Saw a thread about omitting the closing ?>
in PHP scripts and got me wondering.
Take this code:
foo.php
<?php
echo 'This is foo.php';
include('bar.php');
bar.php
<?php
echo 'This is bar.php';
If you create these two scripts and run them, php outputs:
This is foo.php
This is bar.php
(new line added for artistic license before anyone points that out)
So, how come: baz.php
<?php
echo 'This is foo.php';
<?php
echo 'This is bar.php';
results in a predictable syntax error unexpected '<'
, when "include" does just that - or rather, my understanding of include is that PHP just dumps the file at that point as if it had always been there.
Does PHP check for opening tags and ignore future ones if the file is included? Why not do this when there are two sets of tags in one script?
Thanks for any clarification. Not exactly an important issue but would be nice to understand PHP a little more.
The closing tag of a block of PHP code automatically implies a semicolon; you do not need to have a semicolon terminating the last line of a PHP block. The closing tag for the block will include the immediately trailing newline if one is present. <? php echo "Some text"; ?>
If a file contains only PHP code, it is preferable to omit the PHP closing tag at the end of the file.
There are four different pairs of opening and closing tags which can be used in php.
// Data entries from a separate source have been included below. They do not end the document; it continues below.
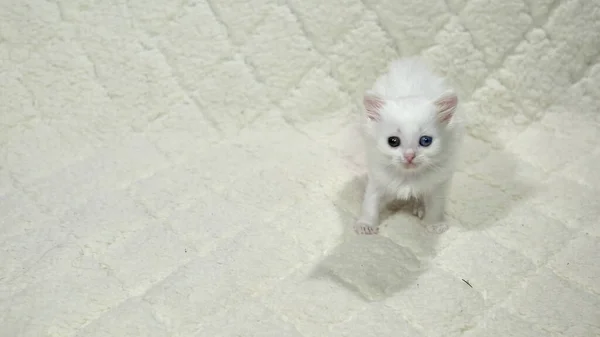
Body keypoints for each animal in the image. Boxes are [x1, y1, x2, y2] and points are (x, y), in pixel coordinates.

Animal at [356, 57, 464, 234]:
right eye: (393, 141)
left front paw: (435, 224)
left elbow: (436, 205)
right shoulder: (377, 178)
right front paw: (365, 225)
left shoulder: (439, 182)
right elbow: (370, 202)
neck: (408, 177)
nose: (409, 156)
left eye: (425, 141)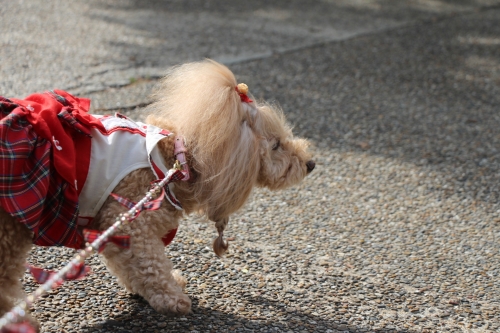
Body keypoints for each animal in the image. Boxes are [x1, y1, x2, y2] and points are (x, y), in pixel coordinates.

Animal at [0, 58, 312, 326]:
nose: (310, 163)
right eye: (276, 145)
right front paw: (172, 298)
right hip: (10, 233)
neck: (180, 162)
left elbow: (128, 263)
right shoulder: (130, 221)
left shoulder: (114, 228)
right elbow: (150, 265)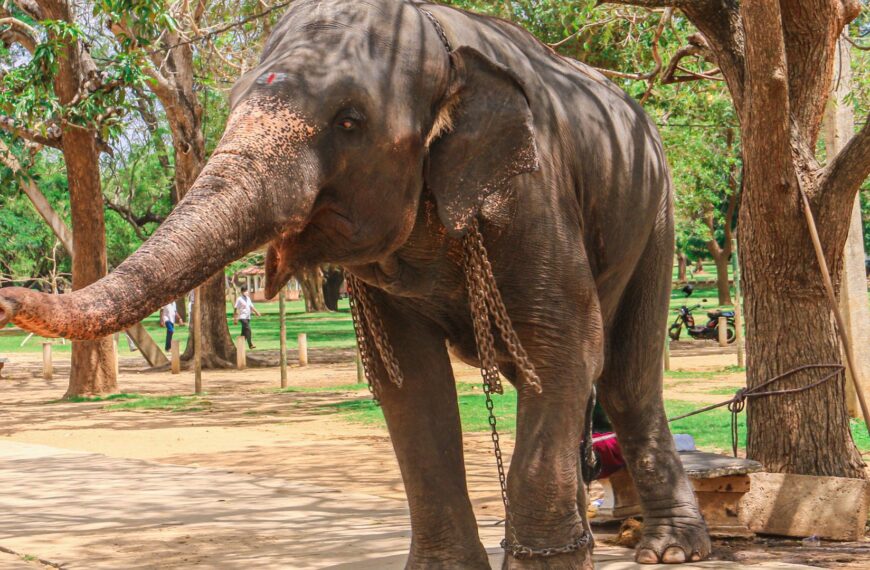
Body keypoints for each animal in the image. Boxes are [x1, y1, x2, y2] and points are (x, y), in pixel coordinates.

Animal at [0, 0, 711, 567]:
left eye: (349, 121)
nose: (10, 294)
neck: (445, 45)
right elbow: (409, 382)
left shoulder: (534, 190)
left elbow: (560, 348)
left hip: (658, 213)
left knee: (623, 378)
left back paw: (668, 550)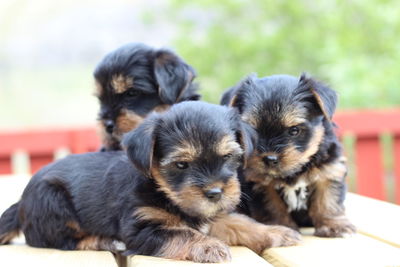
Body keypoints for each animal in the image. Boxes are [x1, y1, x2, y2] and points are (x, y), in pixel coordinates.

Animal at [0, 102, 300, 264]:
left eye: (228, 157)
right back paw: (105, 241)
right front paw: (207, 245)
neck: (163, 192)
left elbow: (241, 223)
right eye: (181, 165)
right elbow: (181, 233)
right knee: (62, 240)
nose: (215, 192)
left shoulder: (214, 215)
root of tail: (22, 202)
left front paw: (275, 232)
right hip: (52, 202)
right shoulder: (143, 227)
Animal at [222, 74, 356, 239]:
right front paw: (281, 226)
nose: (270, 158)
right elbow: (273, 206)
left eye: (294, 131)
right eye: (252, 132)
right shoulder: (259, 182)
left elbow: (328, 200)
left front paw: (334, 225)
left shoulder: (329, 170)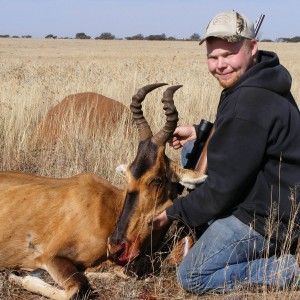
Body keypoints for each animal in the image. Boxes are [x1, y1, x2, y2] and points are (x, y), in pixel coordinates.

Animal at [0, 83, 206, 298]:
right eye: (128, 176)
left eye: (156, 179)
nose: (116, 246)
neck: (110, 207)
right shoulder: (52, 257)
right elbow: (77, 288)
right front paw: (17, 275)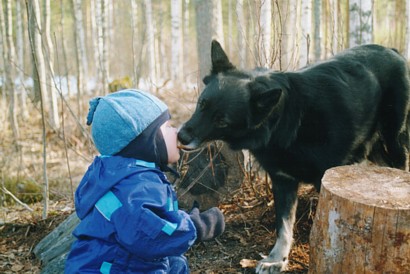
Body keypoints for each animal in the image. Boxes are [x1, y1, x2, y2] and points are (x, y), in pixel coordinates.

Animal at [179, 40, 410, 272]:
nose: (181, 137)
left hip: (393, 138)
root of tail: (392, 51)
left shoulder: (322, 180)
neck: (284, 120)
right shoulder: (283, 181)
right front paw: (276, 259)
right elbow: (283, 226)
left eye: (222, 121)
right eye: (201, 104)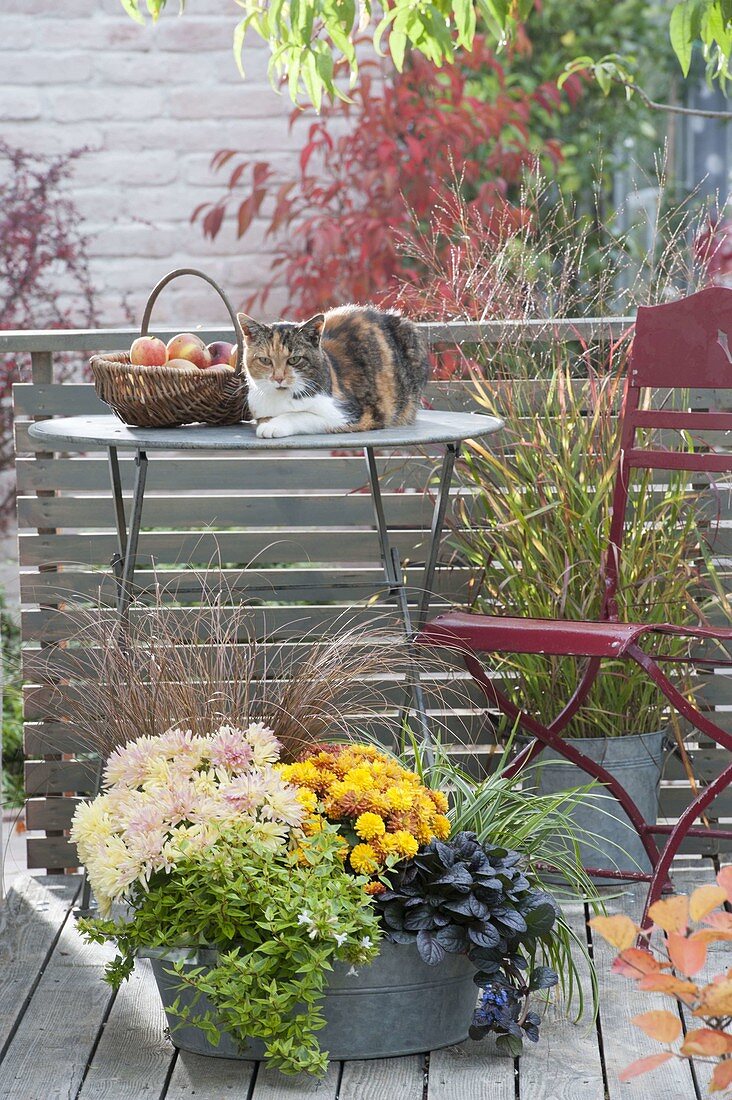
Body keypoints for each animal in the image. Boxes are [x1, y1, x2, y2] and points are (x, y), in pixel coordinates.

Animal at [236, 308, 429, 440]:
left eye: (294, 359)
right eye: (265, 360)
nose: (278, 378)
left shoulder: (352, 415)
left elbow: (301, 415)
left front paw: (273, 425)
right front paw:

Here is the list of tags. The default syntax starts with "<? php" and ends with "?>".
The include and require statements are identical, except upon failure: require will produce a fatal error (E_COMPILE_ERROR) and stop the script. include will only produce a warning (E_WARNING) and the script will continue.
If you include a file, PHP internally switches from parsing to literal mode (i.e. what it normally does on a closing tag. That's why this works:
<?php
include 'foo.php';
?>
//foo.php
<?php
echo 'yo';
?>
Even though when inlined it would become
<?php
<?php
echo 'yo';
?>
?>
Because interally it's transformed into something like this (for illustrative purposes, in reality it probably doesn't actually merge the contents of the files, it just jumps between them)
<?php
?>
<?php
echo 'yo';
?>
<?php
?>
You can omit the closing ?> because at the end of the include file, PHP switches back to parsing the including file, regardles of what mode it's currently in.